Records excerpted from a collection.
|---|

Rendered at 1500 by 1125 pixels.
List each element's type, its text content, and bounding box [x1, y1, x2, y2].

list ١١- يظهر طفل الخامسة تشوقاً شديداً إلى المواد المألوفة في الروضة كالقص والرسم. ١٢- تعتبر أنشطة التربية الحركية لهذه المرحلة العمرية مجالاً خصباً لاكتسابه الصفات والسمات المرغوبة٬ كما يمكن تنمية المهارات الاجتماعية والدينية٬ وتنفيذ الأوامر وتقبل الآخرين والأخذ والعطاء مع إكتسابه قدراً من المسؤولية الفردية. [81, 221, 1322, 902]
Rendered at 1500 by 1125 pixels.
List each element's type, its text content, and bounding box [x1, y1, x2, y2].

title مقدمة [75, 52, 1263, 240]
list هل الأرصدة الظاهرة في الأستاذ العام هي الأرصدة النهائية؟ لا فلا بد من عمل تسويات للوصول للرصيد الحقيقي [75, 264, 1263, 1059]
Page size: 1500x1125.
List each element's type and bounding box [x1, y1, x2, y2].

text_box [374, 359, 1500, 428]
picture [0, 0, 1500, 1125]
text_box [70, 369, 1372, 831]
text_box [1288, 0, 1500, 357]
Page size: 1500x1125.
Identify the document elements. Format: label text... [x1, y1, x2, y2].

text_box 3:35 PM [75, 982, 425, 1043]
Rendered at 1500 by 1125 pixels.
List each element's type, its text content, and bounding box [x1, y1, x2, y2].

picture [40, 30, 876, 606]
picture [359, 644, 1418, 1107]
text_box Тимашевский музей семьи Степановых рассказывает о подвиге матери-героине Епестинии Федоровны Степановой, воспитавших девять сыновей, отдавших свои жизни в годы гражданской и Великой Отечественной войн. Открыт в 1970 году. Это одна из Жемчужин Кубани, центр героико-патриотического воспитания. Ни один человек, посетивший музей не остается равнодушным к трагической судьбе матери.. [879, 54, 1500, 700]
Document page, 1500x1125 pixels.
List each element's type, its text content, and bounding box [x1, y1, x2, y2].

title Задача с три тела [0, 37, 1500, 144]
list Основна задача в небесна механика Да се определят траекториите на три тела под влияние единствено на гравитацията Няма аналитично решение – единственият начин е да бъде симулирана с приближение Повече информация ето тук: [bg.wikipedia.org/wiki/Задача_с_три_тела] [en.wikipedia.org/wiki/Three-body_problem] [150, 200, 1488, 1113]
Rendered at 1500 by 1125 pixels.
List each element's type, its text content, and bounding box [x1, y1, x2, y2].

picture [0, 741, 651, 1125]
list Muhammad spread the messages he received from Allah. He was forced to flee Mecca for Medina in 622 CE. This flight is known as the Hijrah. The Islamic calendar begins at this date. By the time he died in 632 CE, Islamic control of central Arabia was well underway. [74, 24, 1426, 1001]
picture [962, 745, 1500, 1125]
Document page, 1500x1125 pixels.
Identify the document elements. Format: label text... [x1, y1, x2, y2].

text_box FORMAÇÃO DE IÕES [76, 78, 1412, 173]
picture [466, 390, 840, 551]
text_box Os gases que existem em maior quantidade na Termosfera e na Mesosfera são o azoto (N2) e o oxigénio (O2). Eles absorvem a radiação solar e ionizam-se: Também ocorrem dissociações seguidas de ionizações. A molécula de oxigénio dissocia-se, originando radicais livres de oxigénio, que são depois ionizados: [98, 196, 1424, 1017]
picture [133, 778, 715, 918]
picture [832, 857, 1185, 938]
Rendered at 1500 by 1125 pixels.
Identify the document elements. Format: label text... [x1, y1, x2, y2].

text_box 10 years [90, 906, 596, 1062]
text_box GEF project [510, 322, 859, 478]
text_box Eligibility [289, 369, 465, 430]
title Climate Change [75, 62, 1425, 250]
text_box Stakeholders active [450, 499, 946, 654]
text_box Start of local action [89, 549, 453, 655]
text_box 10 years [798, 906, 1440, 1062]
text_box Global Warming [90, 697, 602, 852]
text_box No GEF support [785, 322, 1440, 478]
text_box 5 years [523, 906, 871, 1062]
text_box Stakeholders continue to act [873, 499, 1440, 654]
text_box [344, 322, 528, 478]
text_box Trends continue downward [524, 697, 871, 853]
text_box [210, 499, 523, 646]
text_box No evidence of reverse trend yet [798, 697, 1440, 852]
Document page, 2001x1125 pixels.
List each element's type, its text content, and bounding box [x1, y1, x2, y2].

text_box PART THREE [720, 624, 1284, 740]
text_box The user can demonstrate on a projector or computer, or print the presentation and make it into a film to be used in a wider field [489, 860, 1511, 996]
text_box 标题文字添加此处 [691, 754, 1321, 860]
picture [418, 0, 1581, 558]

|---|

Instruction.
The records above should be duplicated in full, exactly as given.

Answer space.
Rendered at 1500 by 1125 pixels.
List each element's type, its text content, and bounding box [x1, y1, x2, y2].

list ١١- يظهر طفل الخامسة تشوقاً شديداً إلى المواد المألوفة في الروضة كالقص والرسم. ١٢- تعتبر أنشطة التربية الحركية لهذه المرحلة العمرية مجالاً خصباً لاكتسابه الصفات والسمات المرغوبة٬ كما يمكن تنمية المهارات الاجتماعية والدينية٬ وتنفيذ الأوامر وتقبل الآخرين والأخذ والعطاء مع إكتسابه قدراً من المسؤولية الفردية. [81, 221, 1322, 902]
Rendered at 1500 by 1125 pixels.
List each element's type, its text content, and bounding box [x1, y1, x2, y2].

title مقدمة [75, 52, 1263, 240]
list هل الأرصدة الظاهرة في الأستاذ العام هي الأرصدة النهائية؟ لا فلا بد من عمل تسويات للوصول للرصيد الحقيقي [75, 264, 1263, 1059]
Page size: 1500x1125.
List each element's type and bounding box [x1, y1, x2, y2].

text_box [374, 359, 1500, 428]
picture [0, 0, 1500, 1125]
text_box [70, 369, 1372, 831]
text_box [1288, 0, 1500, 357]
Page size: 1500x1125.
Identify the document elements. Format: label text... [x1, y1, x2, y2].

text_box 3:35 PM [75, 982, 425, 1043]
Rendered at 1500 by 1125 pixels.
List each element's type, its text content, and bounding box [x1, y1, x2, y2].

picture [40, 30, 876, 606]
picture [359, 644, 1418, 1107]
text_box Тимашевский музей семьи Степановых рассказывает о подвиге матери-героине Епестинии Федоровны Степановой, воспитавших девять сыновей, отдавших свои жизни в годы гражданской и Великой Отечественной войн. Открыт в 1970 году. Это одна из Жемчужин Кубани, центр героико-патриотического воспитания. Ни один человек, посетивший музей не остается равнодушным к трагической судьбе матери.. [879, 54, 1500, 700]
Document page, 1500x1125 pixels.
List each element's type, its text content, and bounding box [x1, y1, x2, y2].

title Задача с три тела [0, 37, 1500, 144]
list Основна задача в небесна механика Да се определят траекториите на три тела под влияние единствено на гравитацията Няма аналитично решение – единственият начин е да бъде симулирана с приближение Повече информация ето тук: [bg.wikipedia.org/wiki/Задача_с_три_тела] [en.wikipedia.org/wiki/Three-body_problem] [150, 200, 1488, 1113]
Rendered at 1500 by 1125 pixels.
List each element's type, its text content, and bounding box [x1, y1, x2, y2].

picture [0, 741, 651, 1125]
list Muhammad spread the messages he received from Allah. He was forced to flee Mecca for Medina in 622 CE. This flight is known as the Hijrah. The Islamic calendar begins at this date. By the time he died in 632 CE, Islamic control of central Arabia was well underway. [74, 24, 1426, 1001]
picture [962, 745, 1500, 1125]
Document page, 1500x1125 pixels.
Identify the document elements. Format: label text... [x1, y1, x2, y2].

text_box FORMAÇÃO DE IÕES [76, 78, 1412, 173]
picture [466, 390, 840, 551]
text_box Os gases que existem em maior quantidade na Termosfera e na Mesosfera são o azoto (N2) e o oxigénio (O2). Eles absorvem a radiação solar e ionizam-se: Também ocorrem dissociações seguidas de ionizações. A molécula de oxigénio dissocia-se, originando radicais livres de oxigénio, que são depois ionizados: [98, 196, 1424, 1017]
picture [133, 778, 715, 918]
picture [832, 857, 1185, 938]
Rendered at 1500 by 1125 pixels.
Identify the document elements. Format: label text... [x1, y1, x2, y2].

text_box 10 years [90, 906, 596, 1062]
text_box GEF project [510, 322, 859, 478]
text_box Eligibility [289, 369, 465, 430]
title Climate Change [75, 62, 1425, 250]
text_box Stakeholders active [450, 499, 946, 654]
text_box Start of local action [89, 549, 453, 655]
text_box 10 years [798, 906, 1440, 1062]
text_box Global Warming [90, 697, 602, 852]
text_box No GEF support [785, 322, 1440, 478]
text_box 5 years [523, 906, 871, 1062]
text_box Stakeholders continue to act [873, 499, 1440, 654]
text_box [344, 322, 528, 478]
text_box Trends continue downward [524, 697, 871, 853]
text_box [210, 499, 523, 646]
text_box No evidence of reverse trend yet [798, 697, 1440, 852]
Document page, 2001x1125 pixels.
List each element's type, its text content, and bounding box [x1, y1, x2, y2].

text_box PART THREE [720, 624, 1284, 740]
text_box The user can demonstrate on a projector or computer, or print the presentation and make it into a film to be used in a wider field [489, 860, 1511, 996]
text_box 标题文字添加此处 [691, 754, 1321, 860]
picture [418, 0, 1581, 558]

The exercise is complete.